### Exercise requirements
Among the items below, copy word for word everything from the line containing "Looking at this" down to the line containing "The green shrub is", including both of those lines.
(Provided data Opens)
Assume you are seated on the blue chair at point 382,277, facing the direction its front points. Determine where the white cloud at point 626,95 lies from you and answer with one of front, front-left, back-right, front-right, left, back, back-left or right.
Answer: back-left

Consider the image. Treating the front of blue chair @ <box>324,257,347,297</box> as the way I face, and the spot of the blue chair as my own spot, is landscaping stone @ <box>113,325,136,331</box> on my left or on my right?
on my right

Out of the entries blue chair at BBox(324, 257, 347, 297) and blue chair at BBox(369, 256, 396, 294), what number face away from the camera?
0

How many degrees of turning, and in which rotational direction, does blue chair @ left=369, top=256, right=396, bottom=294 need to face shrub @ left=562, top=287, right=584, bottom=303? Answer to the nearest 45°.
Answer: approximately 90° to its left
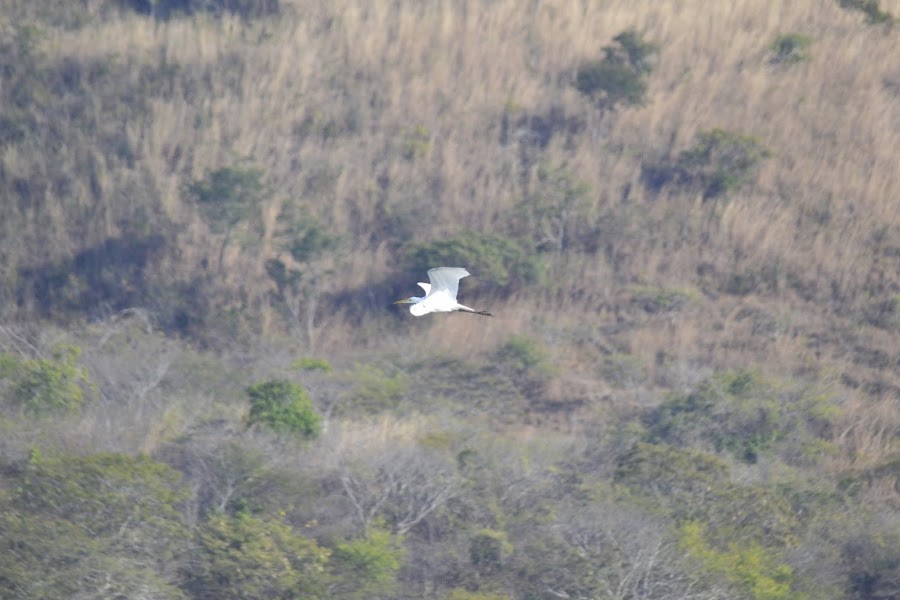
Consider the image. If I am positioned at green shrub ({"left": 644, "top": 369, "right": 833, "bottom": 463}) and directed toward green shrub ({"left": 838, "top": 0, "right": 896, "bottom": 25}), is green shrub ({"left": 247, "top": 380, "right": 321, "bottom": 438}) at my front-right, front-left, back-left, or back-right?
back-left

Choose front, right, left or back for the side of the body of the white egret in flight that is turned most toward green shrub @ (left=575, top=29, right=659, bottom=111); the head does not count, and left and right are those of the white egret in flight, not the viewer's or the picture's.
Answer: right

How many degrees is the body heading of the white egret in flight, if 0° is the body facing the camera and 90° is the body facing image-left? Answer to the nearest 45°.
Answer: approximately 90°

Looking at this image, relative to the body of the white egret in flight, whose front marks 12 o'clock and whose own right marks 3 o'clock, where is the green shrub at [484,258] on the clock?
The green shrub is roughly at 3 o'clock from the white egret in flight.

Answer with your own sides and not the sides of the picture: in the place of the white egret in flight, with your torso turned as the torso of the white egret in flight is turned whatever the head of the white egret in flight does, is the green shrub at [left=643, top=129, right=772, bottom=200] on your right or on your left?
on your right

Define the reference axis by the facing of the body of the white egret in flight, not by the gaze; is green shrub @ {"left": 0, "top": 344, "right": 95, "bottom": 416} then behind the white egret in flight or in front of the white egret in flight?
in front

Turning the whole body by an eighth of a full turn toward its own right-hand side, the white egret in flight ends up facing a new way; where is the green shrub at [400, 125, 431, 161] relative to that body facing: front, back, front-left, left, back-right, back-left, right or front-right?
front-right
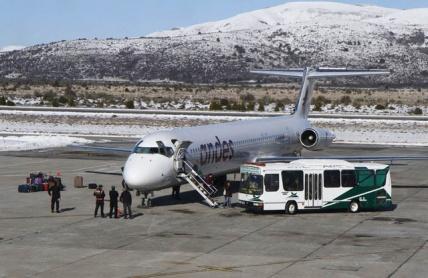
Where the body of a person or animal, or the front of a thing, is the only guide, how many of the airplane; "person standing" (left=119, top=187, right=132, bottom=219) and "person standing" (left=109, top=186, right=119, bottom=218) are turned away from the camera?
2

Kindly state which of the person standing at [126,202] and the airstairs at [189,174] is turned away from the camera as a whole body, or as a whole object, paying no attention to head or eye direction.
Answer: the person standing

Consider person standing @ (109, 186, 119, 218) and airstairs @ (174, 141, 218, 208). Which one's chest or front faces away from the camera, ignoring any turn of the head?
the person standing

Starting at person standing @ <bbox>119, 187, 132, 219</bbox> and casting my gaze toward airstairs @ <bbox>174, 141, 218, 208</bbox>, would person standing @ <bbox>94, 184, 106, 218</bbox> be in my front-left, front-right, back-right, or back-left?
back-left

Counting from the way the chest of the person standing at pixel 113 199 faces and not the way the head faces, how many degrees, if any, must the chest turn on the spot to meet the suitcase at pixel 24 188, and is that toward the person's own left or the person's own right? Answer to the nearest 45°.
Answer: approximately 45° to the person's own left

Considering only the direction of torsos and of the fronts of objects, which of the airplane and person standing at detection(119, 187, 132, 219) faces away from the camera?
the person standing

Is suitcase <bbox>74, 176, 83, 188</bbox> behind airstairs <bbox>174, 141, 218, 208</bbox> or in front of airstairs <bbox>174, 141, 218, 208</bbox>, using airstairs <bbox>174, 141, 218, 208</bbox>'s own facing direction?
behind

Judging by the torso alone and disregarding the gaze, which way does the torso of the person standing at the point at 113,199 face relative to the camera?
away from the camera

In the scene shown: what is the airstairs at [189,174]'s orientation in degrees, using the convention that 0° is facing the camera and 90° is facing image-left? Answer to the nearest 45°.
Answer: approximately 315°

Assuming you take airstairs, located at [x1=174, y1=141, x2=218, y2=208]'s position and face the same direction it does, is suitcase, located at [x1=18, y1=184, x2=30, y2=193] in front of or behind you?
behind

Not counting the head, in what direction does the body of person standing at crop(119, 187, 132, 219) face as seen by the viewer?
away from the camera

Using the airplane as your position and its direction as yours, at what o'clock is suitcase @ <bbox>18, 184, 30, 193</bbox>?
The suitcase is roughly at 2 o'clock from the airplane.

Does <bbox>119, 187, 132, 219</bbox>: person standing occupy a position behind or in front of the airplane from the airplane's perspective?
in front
(Provided data Closes)
(Provided data Opens)
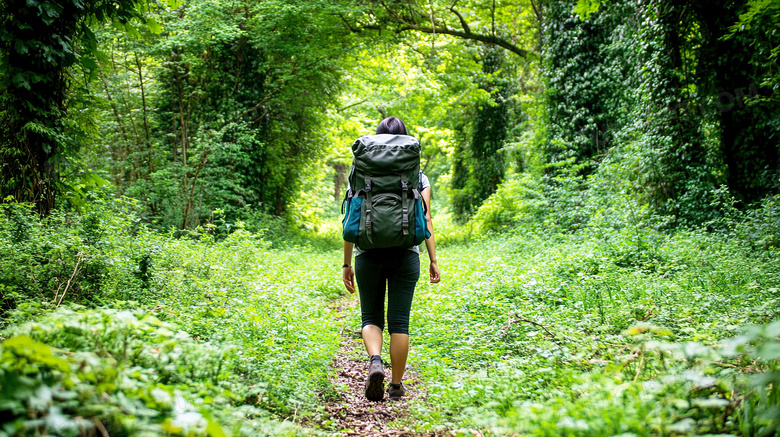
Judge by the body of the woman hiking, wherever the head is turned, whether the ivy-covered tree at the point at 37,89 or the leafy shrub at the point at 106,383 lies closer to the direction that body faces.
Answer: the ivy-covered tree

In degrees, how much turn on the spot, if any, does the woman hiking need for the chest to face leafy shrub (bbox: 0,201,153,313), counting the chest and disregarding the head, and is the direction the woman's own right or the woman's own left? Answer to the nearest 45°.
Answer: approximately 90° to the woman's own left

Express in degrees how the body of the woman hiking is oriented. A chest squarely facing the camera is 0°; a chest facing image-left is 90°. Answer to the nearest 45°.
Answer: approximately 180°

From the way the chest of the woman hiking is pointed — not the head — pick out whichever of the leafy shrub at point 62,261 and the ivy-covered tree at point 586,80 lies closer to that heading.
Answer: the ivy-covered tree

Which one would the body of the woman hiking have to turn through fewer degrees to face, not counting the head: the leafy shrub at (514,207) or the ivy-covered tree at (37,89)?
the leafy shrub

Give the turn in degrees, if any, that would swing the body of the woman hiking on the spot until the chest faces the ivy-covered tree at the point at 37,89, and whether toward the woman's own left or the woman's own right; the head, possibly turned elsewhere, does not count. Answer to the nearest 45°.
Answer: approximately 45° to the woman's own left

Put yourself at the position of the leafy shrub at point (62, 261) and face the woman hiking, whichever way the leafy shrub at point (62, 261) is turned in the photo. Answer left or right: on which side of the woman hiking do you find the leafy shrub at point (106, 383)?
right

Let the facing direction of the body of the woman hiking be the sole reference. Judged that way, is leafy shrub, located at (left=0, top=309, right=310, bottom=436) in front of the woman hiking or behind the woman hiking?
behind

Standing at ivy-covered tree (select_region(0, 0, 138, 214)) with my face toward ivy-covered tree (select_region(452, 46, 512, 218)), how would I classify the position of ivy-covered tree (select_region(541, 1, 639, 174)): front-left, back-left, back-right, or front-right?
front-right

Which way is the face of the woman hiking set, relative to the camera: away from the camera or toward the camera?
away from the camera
(Provided data Closes)
### Written answer
Looking at this image, relative to the body of the white egret in flight, whose front marks 12 o'clock and whose own right marks 3 o'clock, where is the green shrub at [484,258] on the clock?
The green shrub is roughly at 3 o'clock from the white egret in flight.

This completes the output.